How the Lifetime ISA (LISA) could help you buy that first home
From an absolute return viewpoint, the best investment vehicle is without doubt, an employer-funded workplace pension.
Employers must contribute at least 3% of an employee’s salary, with the total minimum contribution (made up of employer and employee contributions) being 8%. For an employee contributing 5% of their salary, the result is that the employer is effectively boosting their pension pot by another 60%.
he downside is that withdrawals from private pensions can’t be made until 55 years of age and are subject to taxation. Equally, the self-employed and lower earners may not have the benefit of employer contributions.
The Lifetime ISA (LISA) is the next best option
Open to those aged between 18 and 40, the LISA allows us to save and invest up to £4k a year, tax-free, until the age of 50 (meaning we can contribute up to £128k). But the best bit about the LISA is that the government add to this with a 25% bonus every year. This means that if we pay the maximum of £4k a year into a LISA, we get an additional £1k bonus.
There are some restrictions, though. Funds can only be withdrawn to buy a first home, or when we are 60 years old. So, the LISA is only appropriate for those looking to get onto the property ladder, or those wishing to save for retirement.
Nevertheless, apart from employer pension contributions, there is no other investment or savings scheme that comes even close to this. In the investment world, a 25% risk-free return is simply unheard of and almost too good to be true.
Over the full life of a LISA, the government would contribute a maximum of £32k (£1k a year for 32 years). For those saving for a first home and maxing out the £4k contribution limit, the government would have provided an extra £5k after 5 years – which is certainly not to be sniffed at.
The table below, however, shows that the true benefit from the bonus is realised when the funds are invested into the stock market, and allowed to compound at a higher rate (in this case at 5% after inflation).
Value of £4,000 invested annually (£s)
When invested into the stock market, that £128k of maximum contributions comes close to £400k after 32 years (i.e., at 50 years old), representing an impressive gain of over 200%. Meanwhile, those saving for a first property would have £29k after five years, from just £20k of contributions. By combining two separate LISAs, couples can benefit even further, potentially doubling their bonus.

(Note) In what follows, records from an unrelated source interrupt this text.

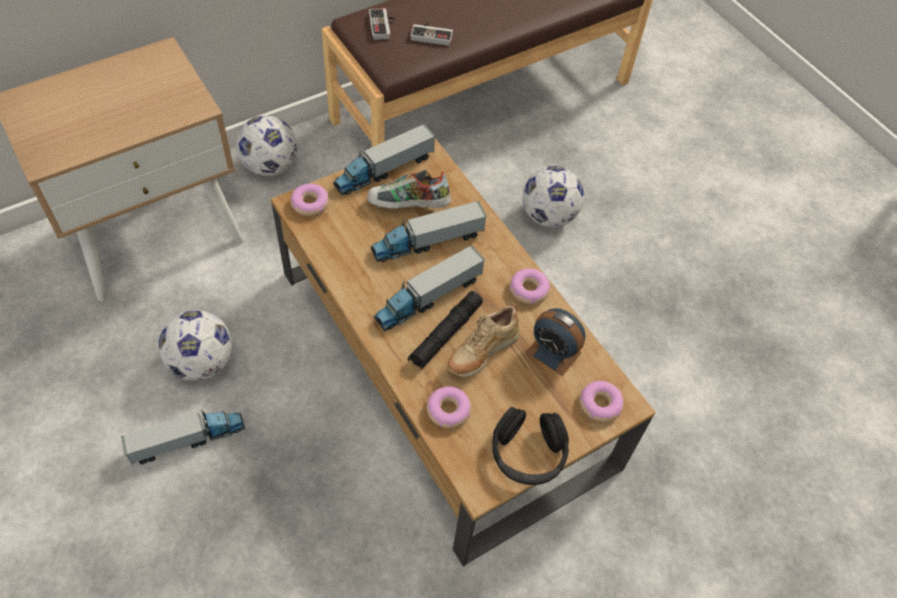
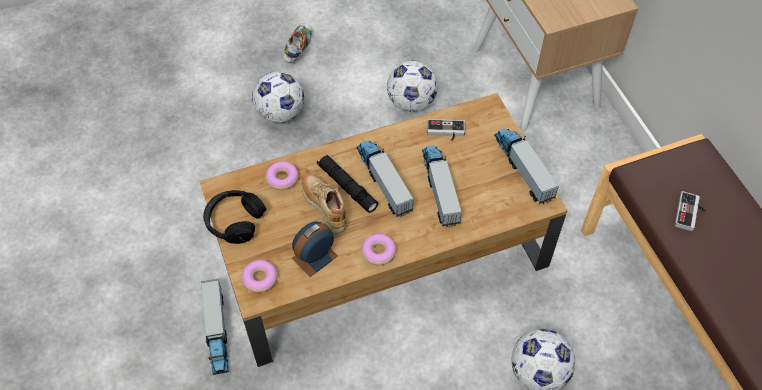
camera: 105 degrees right, 0 degrees up
toy truck [121,410,245,464] -> toy truck moved to [201,279,229,375]
football [236,116,297,176] -> football moved to [252,71,304,123]
donut [291,184,329,216] -> none
shoe [367,170,451,209] -> shoe moved to [283,23,312,63]
game controller [369,8,396,40] -> game controller moved to [427,119,465,141]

But it’s not just first-time buyers that benefit. I think it’s also a very good option for anyone that doesn’t have a company pension.
For those that are saving to get onto the property ladder and those that do not have an employer-funded workplace pension, I would recommend sticking to FTSE 100 mega-caps and the big dividend payers in particular, like IAG and Lloyds. These blue-chip household names are generally the safest stocks to own, and so are perfect for those that are investing with a clear goal in mind.
For investors that are looking for higher returns and don’t mind taking on a bit more risk, I’d recommend looking at growth stocks, which could exponentially increase in value. The only thing left to do is pick what stocks to invest in, and that’s the fun part!